Sistem pemerintahan yang menjadikan masyarakat sebagai subyek hanya terdapat
dalam sistem pemerintahan yang demokratis. Dengan demikian prinsip-prinsip yang
terkandung dalam good governance hanya akan tumbuh pada pemerintahan
yang menerapakan sistem demokrasi. Dan pada dasarnya, tujuan good governance yang
sebenarnya adalah mendorong terwujudnya demokrasi melalui reformasi terutama
dalam bidang pemerintahan desentralisasi.

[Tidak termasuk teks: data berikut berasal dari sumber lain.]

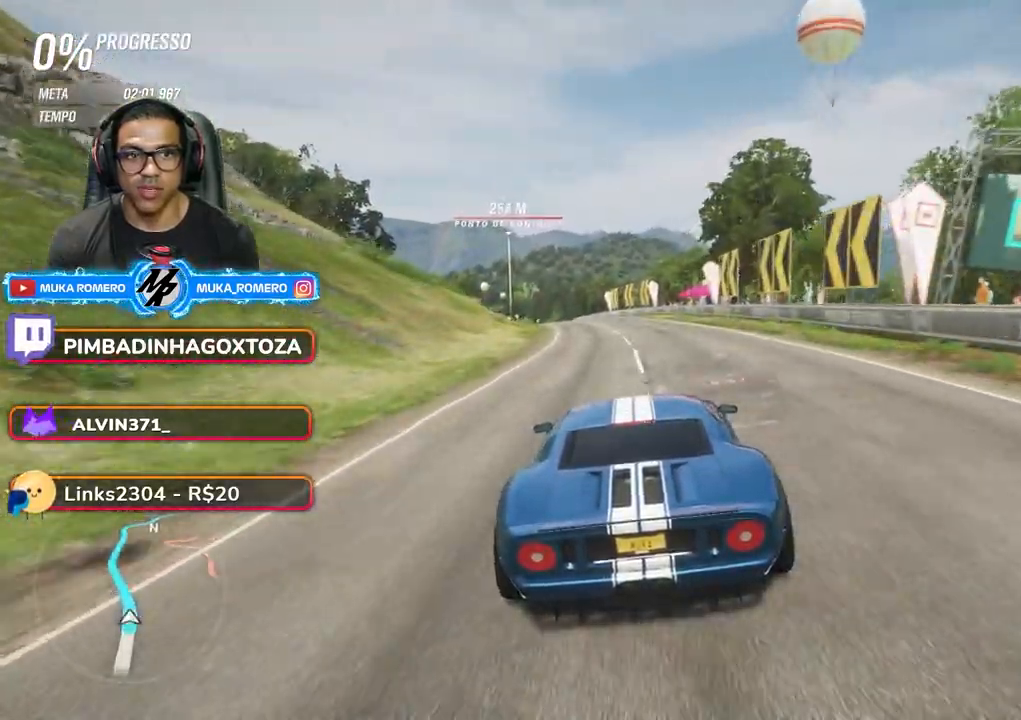
{"buttons": ["R2"], "left_stick": "center", "right_stick": "center", "events": [[83, "left_stick", "center"], [250, "left_stick", "down-left"], [383, "left_stick", "center"]]}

Jadi, korelasi antara good
governance desentralisasi dan demokrasi merupakan pasangan yang ideal
untuk mewujudkan kesejahteraan dalam masyarakat, keduanya saling berkaitan dan
tidak dapat dipisahkan.
1.2
RUMUSAN MASALAH
1. Bagaimana
hubungan good governance dengan desentralisasi?
2. Bagaimana
hubungan good governance dengan demokrasi?
1.3
TUJUAN
MASALAH
1.
Mengetahui hubungan
good governance dengan desentralisasi
2.
Mengetahui hubungan
good governance dengan demokrasi
BAB 2
PEMBAHASASAN
2.1 Hubungan Good
Governance dengan Desentralisasi
Pengertian
desentralisasi adalah transfer kewenangan dan tanggungjawab fungsi-fungsi
pemerintahan dari pemerintah pusat kepada pemerintah daerah, lembaga
semi-pemerintah, maupun kepada swasta. Desentralisasi sendiri terdiri dari
empat jenis, yakni desentralisasi politik, desentralisasi administratif,
desentralisasi fiskal, serta desentralisasi pasar.
Dari
sisi kemanfaatan, desentralisasi dapat lebih tepat meningkatkan efisiensi dan
daya tanggap pemerintah melalui pemenuhan layanan publik yang lebih sesuai dengan
preferensi rakyat. Selain itu, desentralisasi dapat membangkitkan semangat
kompetisi dan inovasi antar pemerintah daerah untuk mencapai kepuasan
masyarakat yang lebih tinggi. Namun disisi lain, kualitas pelayanan publik
sering menjadi korban karena transfer kewenangan sering disalahartikan atau
disalahgunakan oleh elit local yang relatif kurang memenuhi standar kompetensi
yang dibutuhkan.
a)
Di Indonesia, desentralisasi juga menjelma dalam dua bentuknya yang positif dan
negatif. Dari hasil kajian dan penelitian menemukan bukti bahwa desentralisasi
berhasil mendorong terwujudnya tiga kondisi penting, yaitu: meningkatnya
kepedulian dan penghargaan terhadap partisipasi masyarakat dalam proses politik
di tingkat lokal;
b)
perangkat pemerintahan daerah memiliki komitmen yang makin kuat dalam pemberian
layanan serta merasakan adanya tekanan yang berat dari masyarakat agar mereka
meningkatkan kualitas pelayanan publik; dan
c)
pemerintah daerah saling bekerjasama dan berbagi informasi untuk menyelesaikan
persoalan yang sama-sama mereka hadapi. Walaupun demikian, beberapa dampak
negatif nampaknya tidak dapat dihindari.
Meskipun
memiliki dua sisi yang berbeda (manfaat dan kelemahan), namun terdapat sebuah
kesepakatan umum bahwa desentralisasi sangat diperlukan untuk mempromosikan
sosok pemerintahan yang lebih baik, lebih efektif, dan lebih demokratis(good governance). Baik di Negara maju maupun
berkembang, desentralisasi merupakan salah satu elemen kunci terhadap agenda
reformasi yang dijalankan di negara yang bersangkutan.
Sebagai
sebuah reformasi, desentralisasi tidak akan dapat berhasil tanpa diikuti oleh
langkah-langkah lanjutannya. Dengan kata lain, desentralisasi harus disikapi
dan ditindaklanjuti dengan reformasi birokrasi sebagau unsur penyelenggara
desentralisasi. Dalam kaitan ini, reformasi birokrasi diarahkan pada
terciptanya tata kelola pemerintahan yang baik pada masa yang akan datang.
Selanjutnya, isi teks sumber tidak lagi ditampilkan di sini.